VM Monitoring is a feature of HA that will automatically restart virtual machines when the VMware Tools heartbeat is lost for a certain period of time. Normally the heartbeat isn’t lost unless something bad has happened to the guest, like a blue screen or other crash. In that case HA will restart the VM in an attempt to get it back online.
The scenario that was brought up in class involved this feature combined with guest maintenance. Suppose you need to reboot your VM and keep it running but not booted into the OS for an extended period of time. Things like booting from an ISO to use imaging software, booting from a GParted ISO to resize a partition, or even going into a VM’s BIOS are valid examples of when you might do this.

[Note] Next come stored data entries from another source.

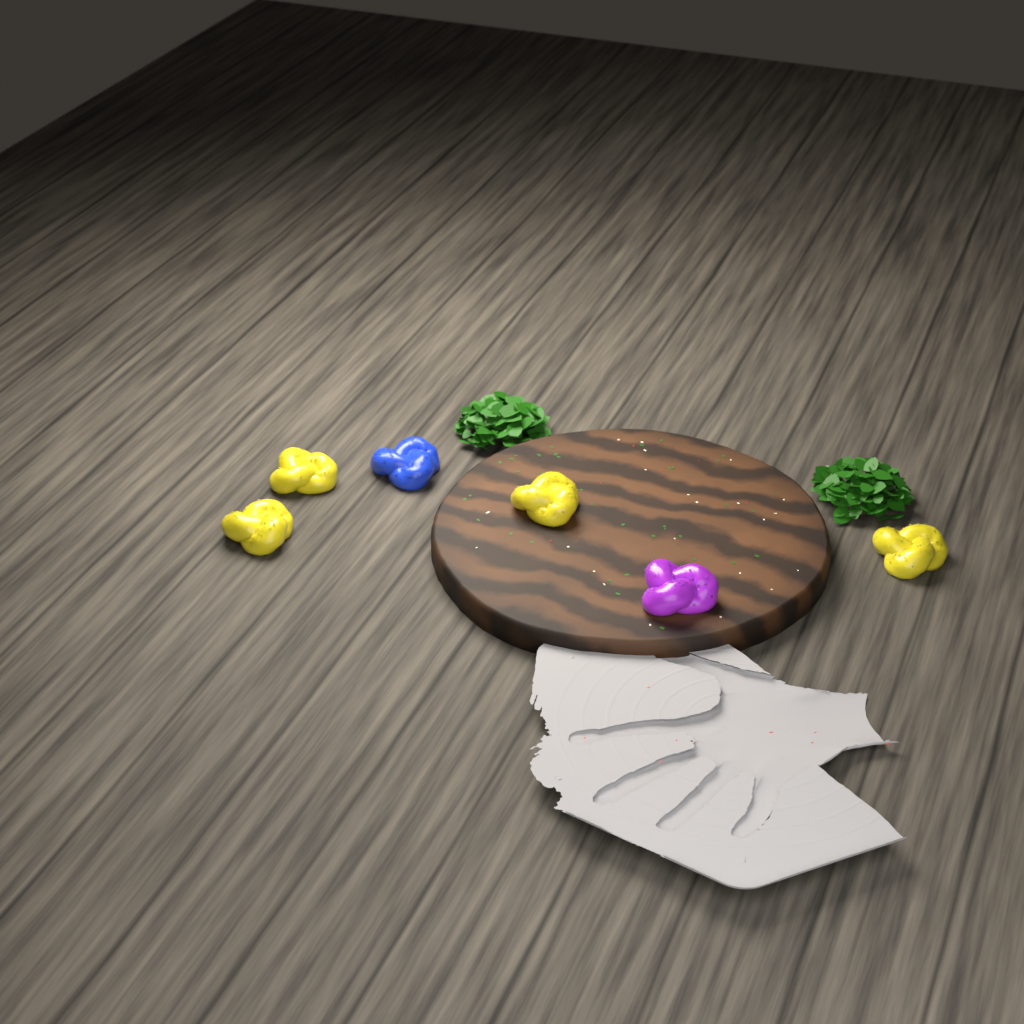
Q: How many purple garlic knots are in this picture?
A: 1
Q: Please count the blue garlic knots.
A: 1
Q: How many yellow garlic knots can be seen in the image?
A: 4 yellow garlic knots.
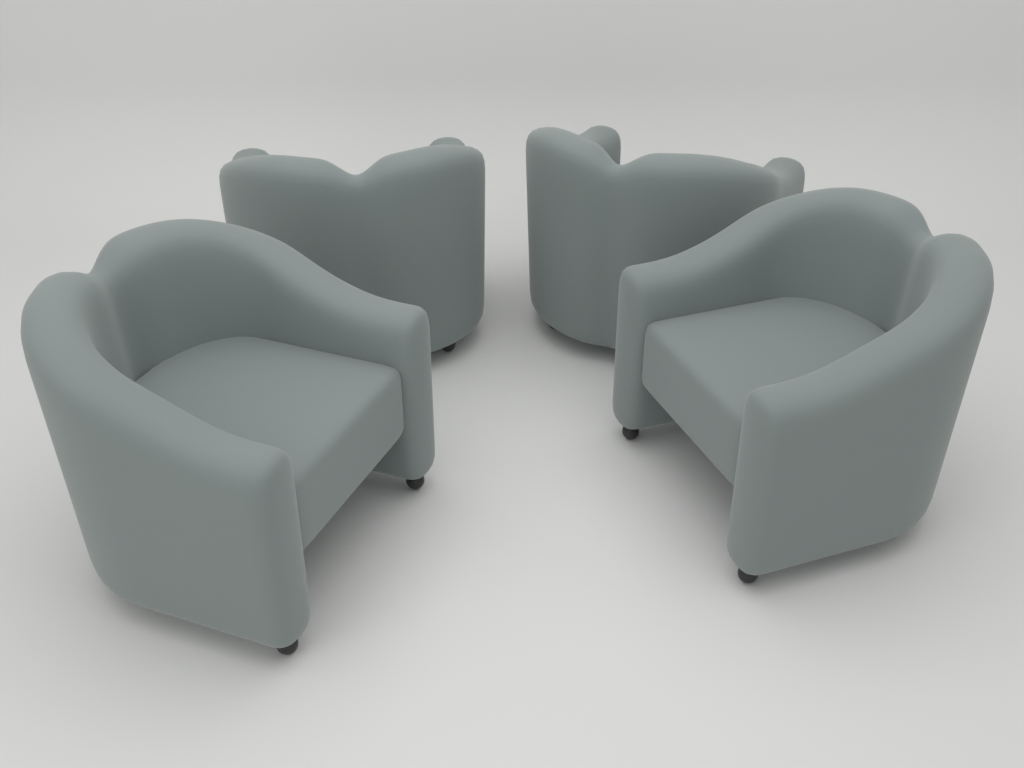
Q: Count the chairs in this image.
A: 4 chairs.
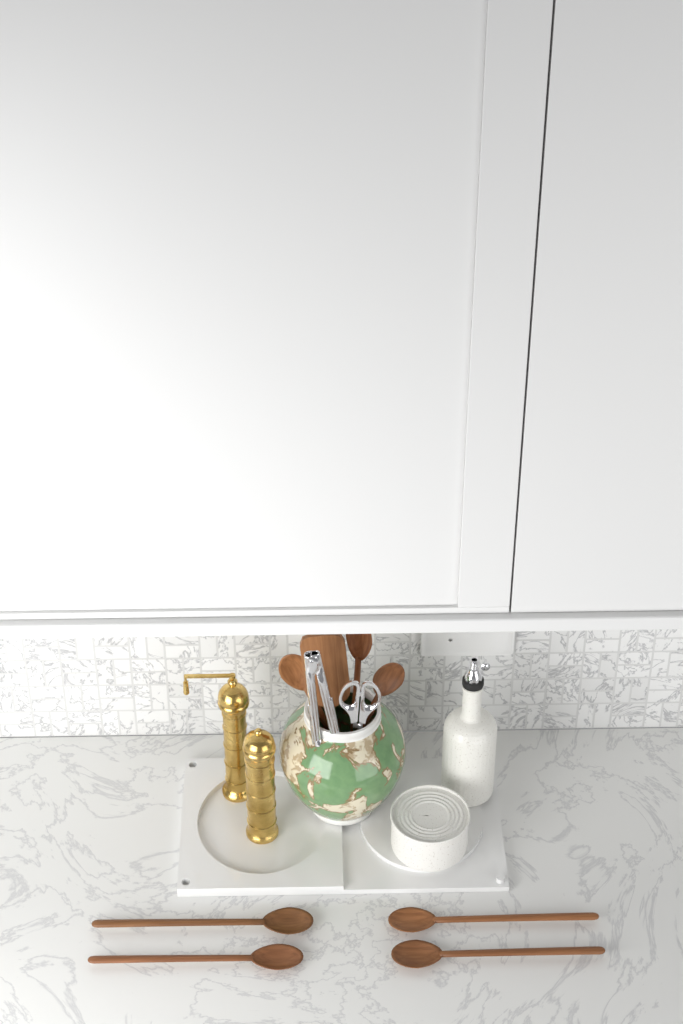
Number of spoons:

As you might expect, when the VM is booted from the ISO there are no VMware Tools heartbeats and so HA detects this as a failure and restarts the VM. I confirmed this behavior in my lab with a test VM by booting with a Windows 2008 R2 ISO and letting it sit at the install screen. Sure enough after 30 seconds or so the VM rebooted and I saw the following event for this VM (the screenshot is a nice touch):
This virtual machine reset by HA. Reason: VMware Tools heartbeat failure. A screenshot is saved at /vmfs/volumes/493973c5-a2392745-74e6-001d0-97282e4/TestVM/TestVM-screenshot-.png
Seems like an obvious thing but it might take some people by surprise. At best it’s just an annoying distraction or at worst the reboot interrupts some kind of system repair that causes damage to the guest. There are configurable values to determine how long HA will allow a VM to stay up without receiving heartbeats as well as how many times HA will restart the VM when it has no heartbeats. So this might not always affect everyone but could still be an issue if you’re not careful.
The moral of the story – if you’re using VM Monitoring with HA, remember to temporarily disable it if you need to do guest maintenance in which the VM will be down for an extended period of time.